-- begin QUOTED TEXT --
Converting PDFs to/from images in a Ruby on Rails application

There are quite a few options if you need to convert images to/from PDFs in Ruby (on Rails). I am going to detail two of the most common options I came across in my projects: using ImageMagick and using an external API (ConvertAPI in my case).

ImageMagick

Once installed, you can manipulate images with the command-line interface (e.g. converting an image to a PDF of a certain size and DPI):

`convert -density 300 -units 'PixelsPerInch' image.jpg -extent 2479x3508 -format pdf result.pdf`

If you are using Rails Active Storage, ImageMagick is the default processor for image analysis and transformations. This allows you to create different image variants on upload, without the need to add your custom CLI commands:

<%= image_tag user.avatar.variant(resize_to_limit: [100, 100]) %>

ImageMagick is an extremely powerful tool, but getting it to do exactly what you want can be challenging at times. Check out the authoritative website imagemagick.org for all the different options at your disposal.

A disadvantage of ImageMagick is that managing installations and policies can be difficult if you do not have full access to your system. One problem I ran into when deploying to Heroku was that I could not directly read an image served via https, because of the restrictive default policy. The Heroku helpdesk article 'How can I override ImageMagick settings in a policy.xml file?' didn't solve the problem. I finally got the confirmation from Heroku support, that

[...] because we use the pre-packaged Ubuntu ImageMagic which is built with the 'installed' option you cannot override the policy from the system path [...] You can disable/reduce options that are enabled by the system policy but once something is disabled you can't re-enable it.
-- end QUOTED TEXT --
- [DIRECTIVES]:
**1)** List every hyphenated option that appears in the command-line example in the article on converting PDFs to and from images, along with the value given to each.
**2)** Decide whether each statement agrees with the article on converting PDFs to and from images. Answer yes or no, and quote the words from the article that settle each one.
(a) In Rails Active Storage, ImageMagick is the default processor for image analysis and transformations.
(b) The Heroku helpdesk article about overriding ImageMagick settings in a policy.xml file solved the https reading problem.
(c) An option that the system policy has disabled can be re-enabled later.
-- begin DATASET RECORDS --
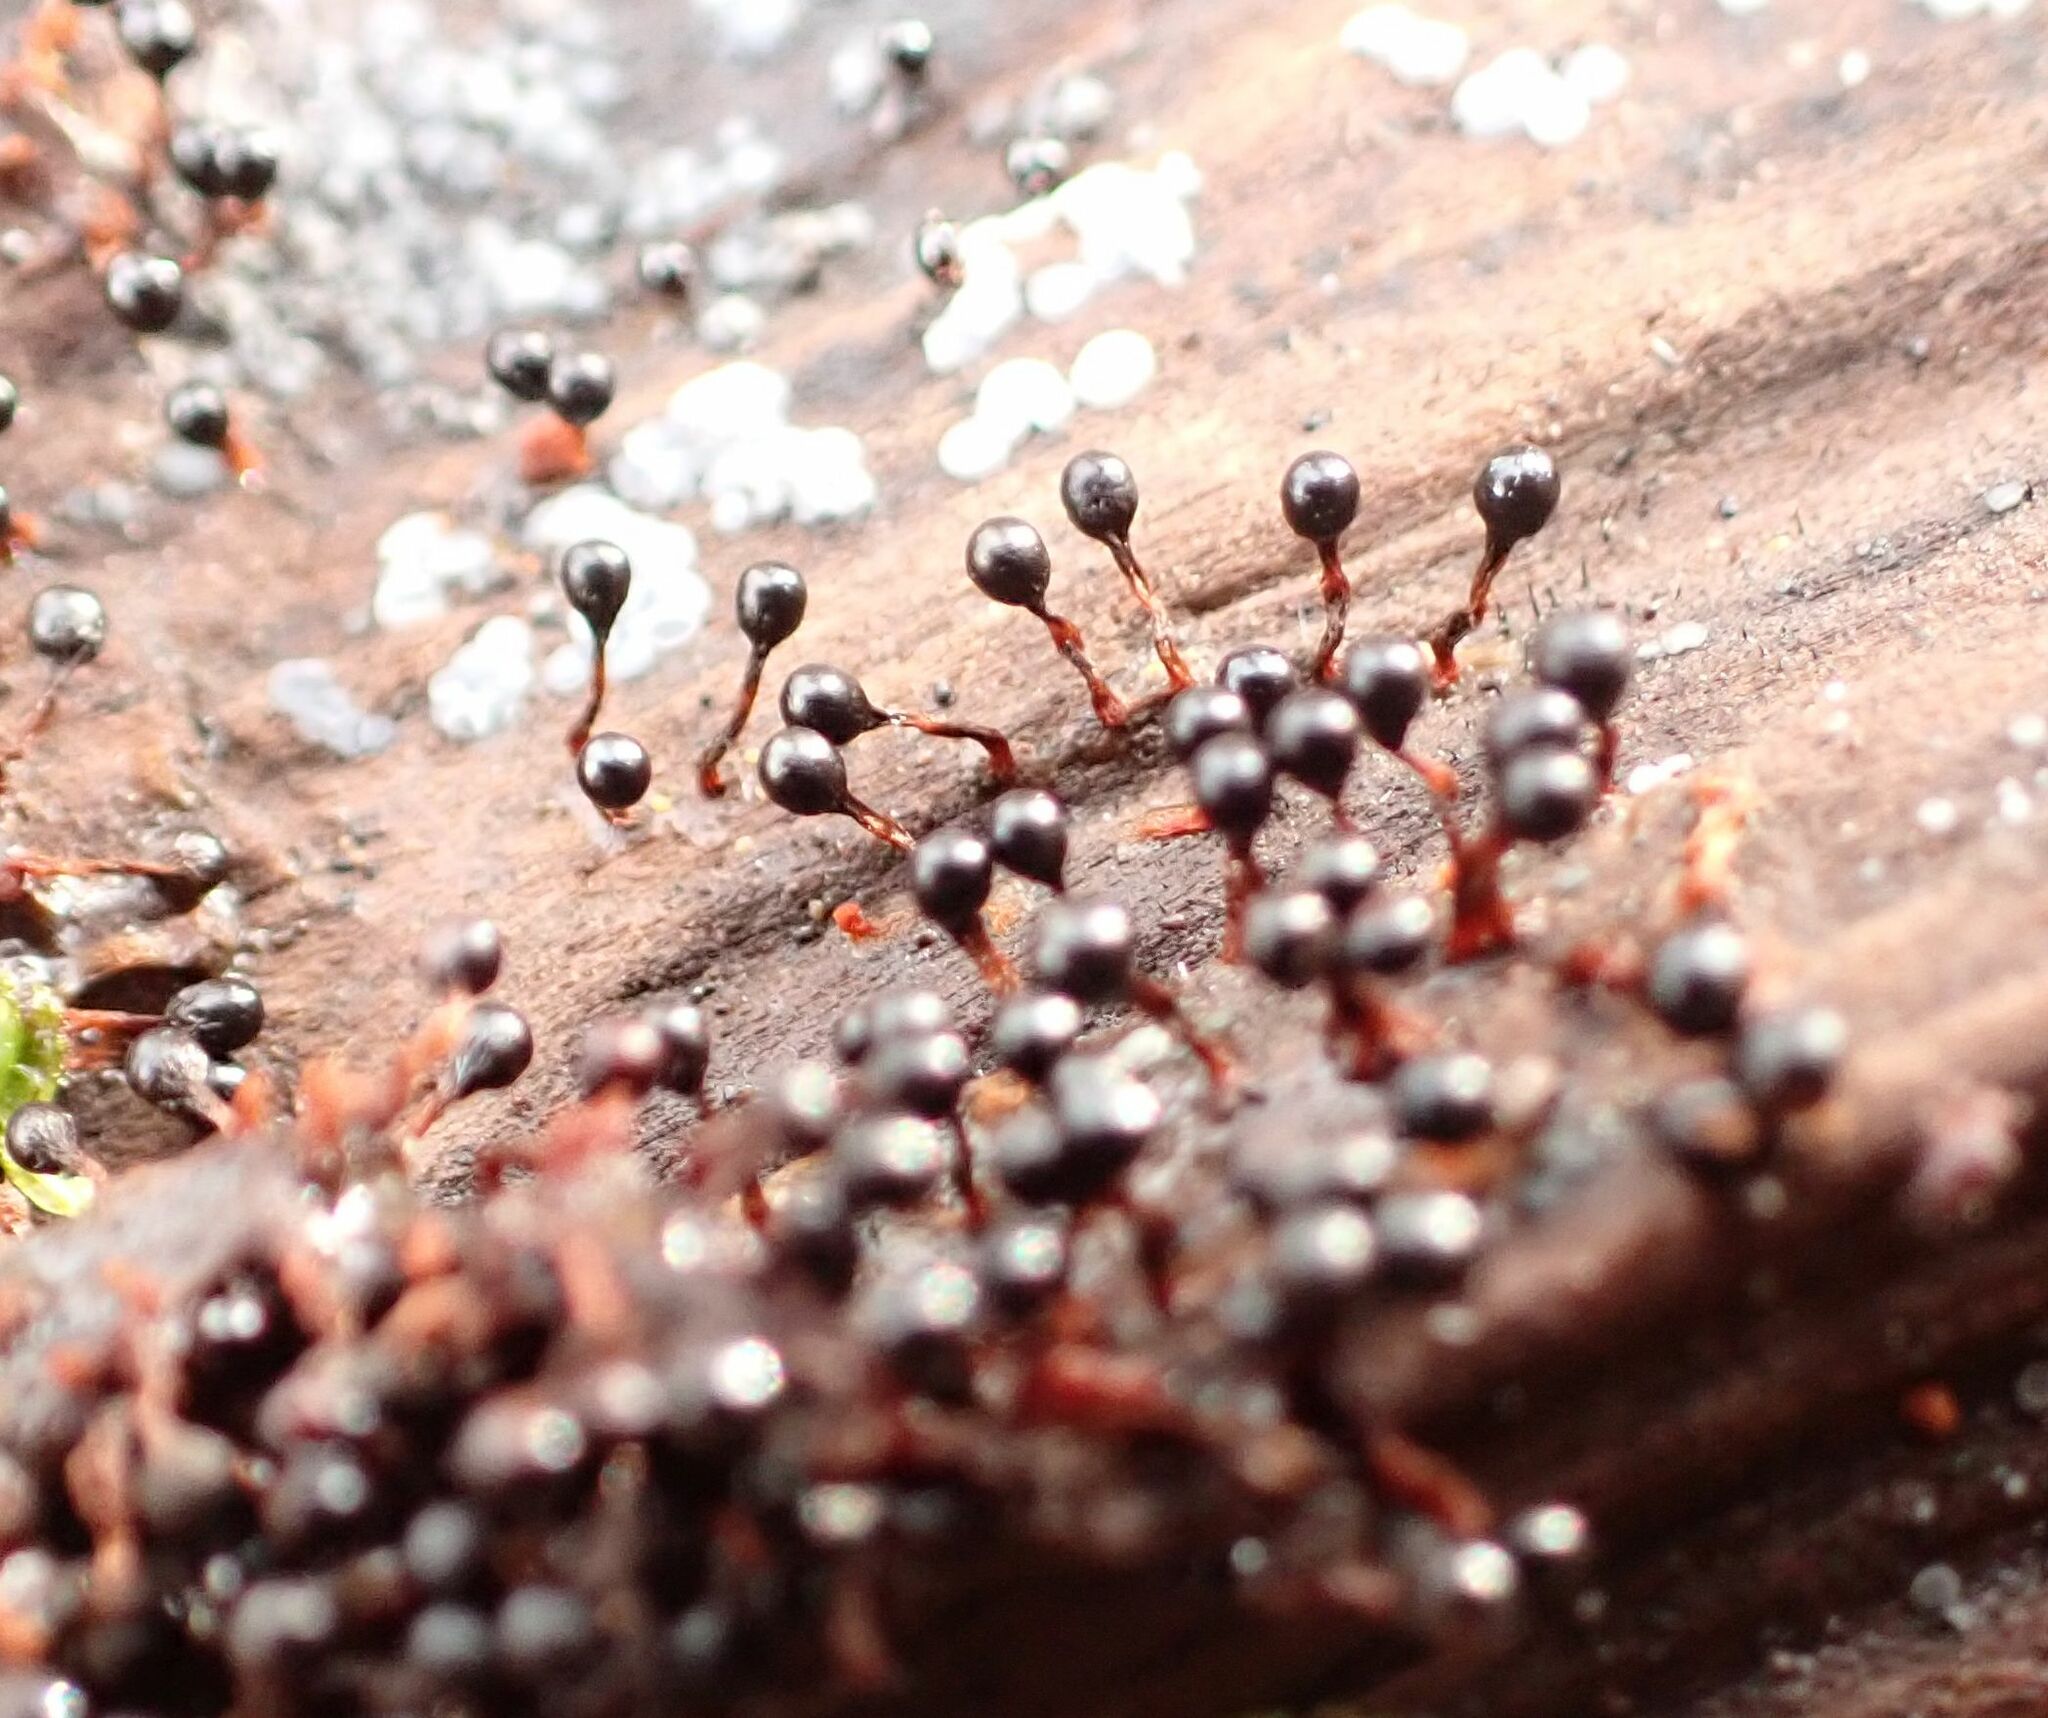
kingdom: Protozoa
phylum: Mycetozoa
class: Myxomycetes
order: Trichiales
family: Trichiaceae
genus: Metatrichia
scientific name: Metatrichia floriformis
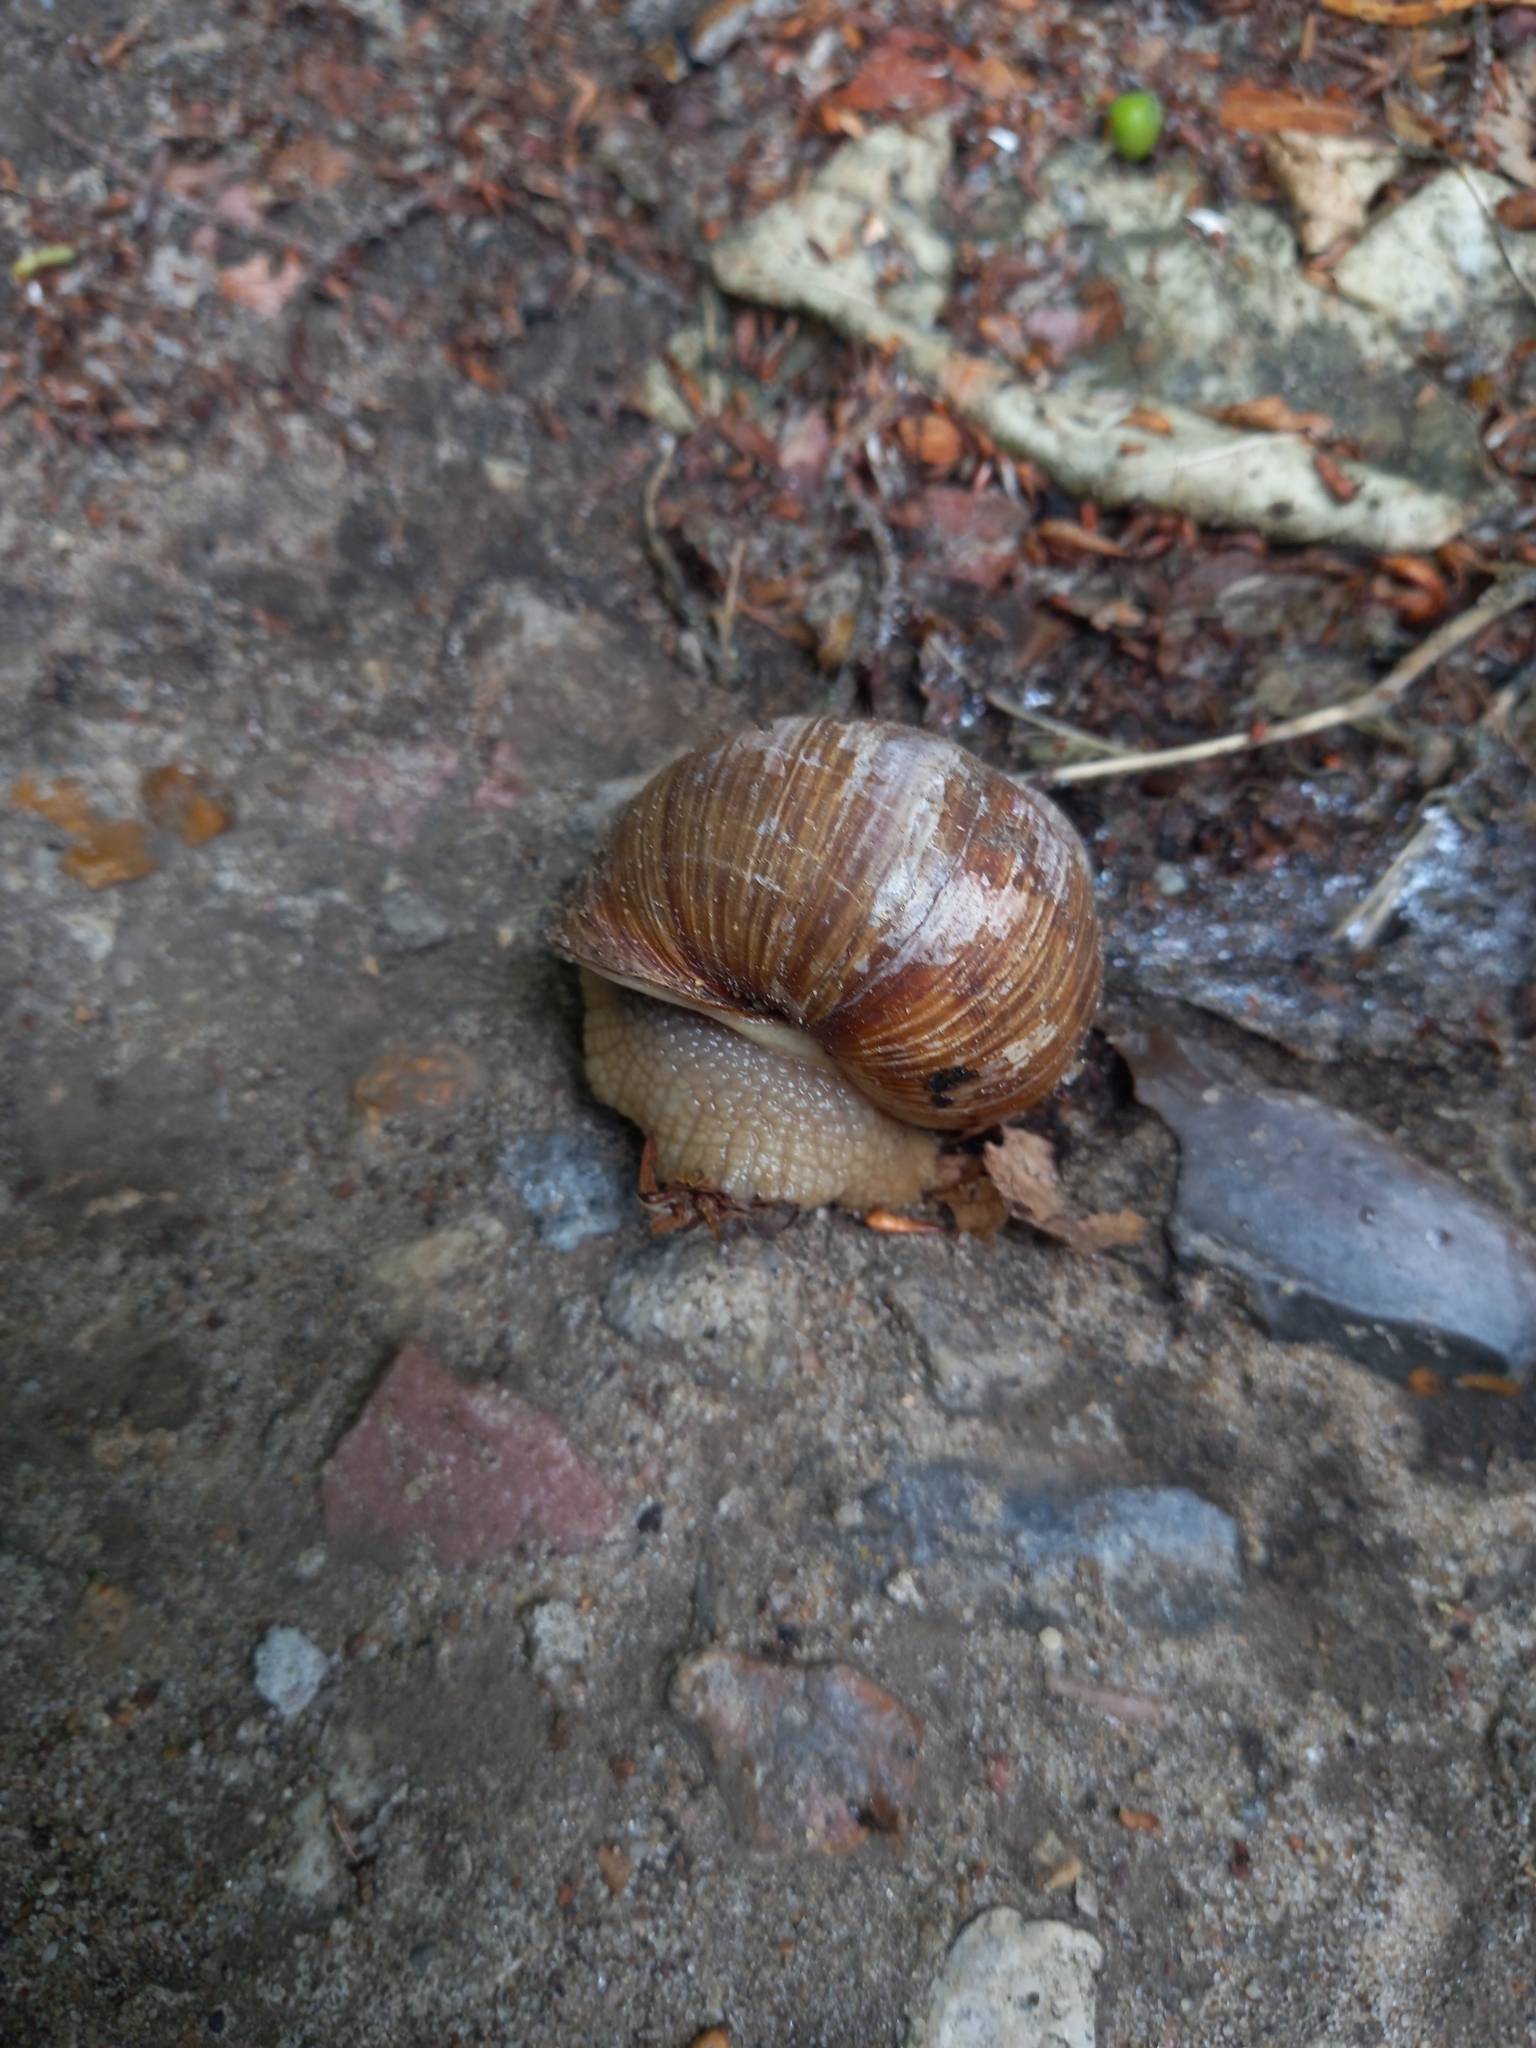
-- end DATASET RECORDS --
- [ANSWERS IN ORDER]:
**1)**
-density 300
-units 'PixelsPerInch'
-extent 2479x3508
-format pdf

**2)**
(a) Yes: "If you are using Rails Active Storage, ImageMagick is the default processor for image analysis and transformations."
(b) No: "The Heroku helpdesk article 'How can I override ImageMagick settings in a policy.xml file?' didn't solve the problem."
(c) No: "once something is disabled you can't re-enable it."